What to do about Atlantic City? With the news of four casino closings this year—and a fifth expected—the question is on the minds of many. Governor Chris Christie and a gaggle of political and business-leaders are gathering on a regular basis to seek answers. There’s no shortage of theorists on the future of Atlantic City, but the man who stands firmly at Ground Zero is Don Guardian, who was sworn in as the city’s 40th mayor in January. I recently had the chance to ask the 63-year-old mayor about his city’s future.
Steve Adubato: Are there any realistic scenarios for reopening any of the recently shuttered casinos?
Don Guardian: I don’t think there is any doubt that Revel is coming back. It is the most architecturally significant building in Atlantic City in the 35 years of gaming here. It needs the right owner and the right management company as a casino. I am confident we will see a casino open there in the spring.
SA: What about the other Boardwalk properties?
DG: Atlantic Club has a good chance [to come back] with individual owners. Showboat has had a couple of creative offers, not necessarily tied in with the casino, but with the House of Blues and other entertainment venues. The concept of Latitude 360, a state-of-the art restaurant and entertainment destination is a possibility.
SA: Who is responsible for keeping the dormant buildings in shape and the taxes paid?
DG: The people who own them cover the expenses. But then the question is, do you keep it as a hotel? Do you turn it into condos or a time share? Or a combo of all three? Another question is whether it is time to take down Trump Plaza, which would open up the center of town and allow us to connect the Boardwalk to the outlet stores and create a plaza and entertainment zone.
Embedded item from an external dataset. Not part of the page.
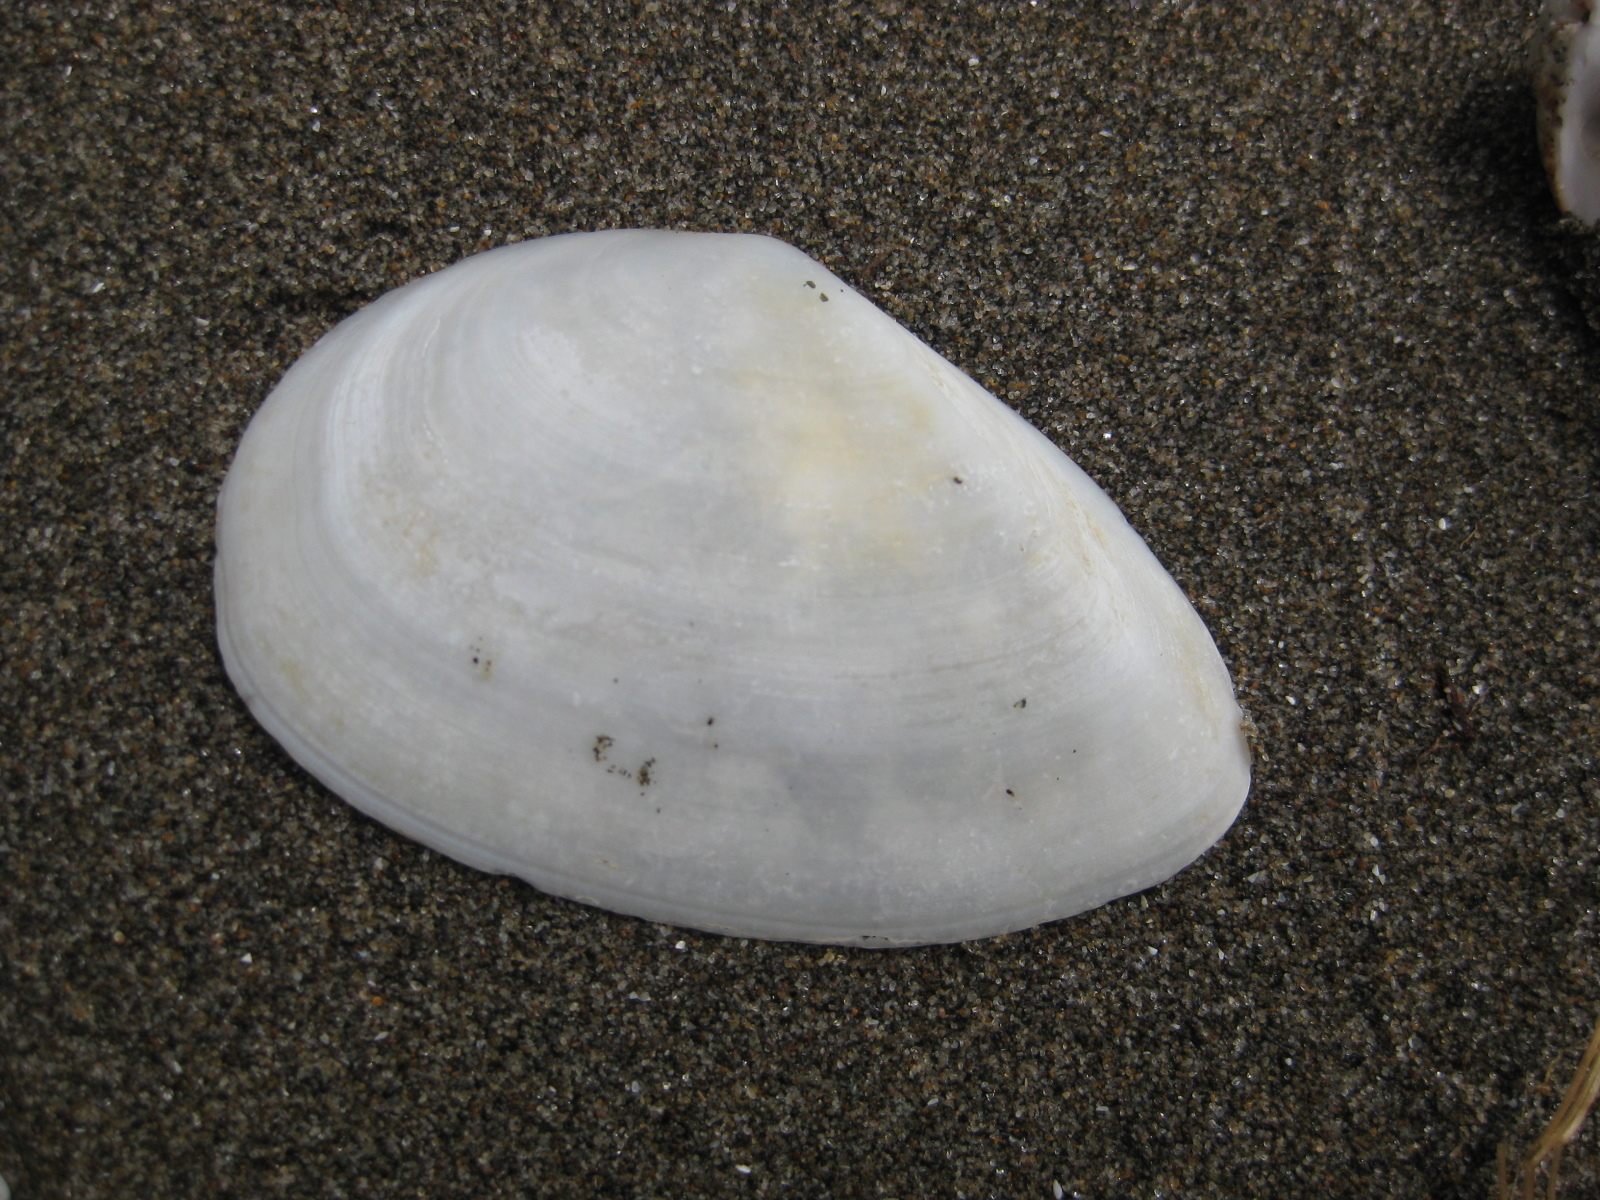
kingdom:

Everything is on the table in terms of what is the best use for the property.
SA: What must Atlantic City do to win back gamblers lost to neighboring states?
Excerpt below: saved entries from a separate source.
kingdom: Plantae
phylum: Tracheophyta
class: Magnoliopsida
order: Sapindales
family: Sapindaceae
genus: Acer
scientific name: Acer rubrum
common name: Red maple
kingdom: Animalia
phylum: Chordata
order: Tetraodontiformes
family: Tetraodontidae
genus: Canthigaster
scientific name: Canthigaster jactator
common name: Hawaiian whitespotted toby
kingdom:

DG: Places in Atlantic City like Borgata, Golden Nugget and Resorts have invested millions of dollars in their properties. They don’t see themselves as casinos. They see themselves as resorts with high thread count linens and great mattresses. Add to that nightclubs, spas, convention space and restaurants run by chefs you see on TV and these properties are well-designed for the future. They realized that the mix needs to go more toward non-gaming than gaming. Another draw will be new developments like the Bass Pro Shops that is planned for the end of the Expressway. Also, we are going to be focusing more on special events.
SA: What special events are working?
DG: The air show brought in 800,000 people. The Miss America pageant brought in 100,000. The triathlon was also a great draw. But the events that really stood out were the Blake Shelton and Lady Antebellum concerts, which brought in $23 million in just four days. And now is the time to get additional flights into Atlantic City so it is easier for people to fly here. We need to take advantage of the warm months for the Boardwalk, the beach, fishing and water sports. For the winter months, we have the convention and conference center.
SA: How has the state supported Atlantic City?
DG: The state provided $20 million in cash for the city so we didn’t have to raise the taxes as high as we originally thought we would. It was also instrumental in providing funding for Boardwalk and seawall reparation. I couldn’t ask for more support from Governor Chris Christie or Senate President Steve Sweeney. They call or e-mail on a weekly basis to ask how they can help. When it came down to the tough times, when people became unemployed with the casinos closing, the commissioner of labor and more than 50 people from Trenton came and set up stations to help people transition to unemployment, find new jobs and learn about available health plans.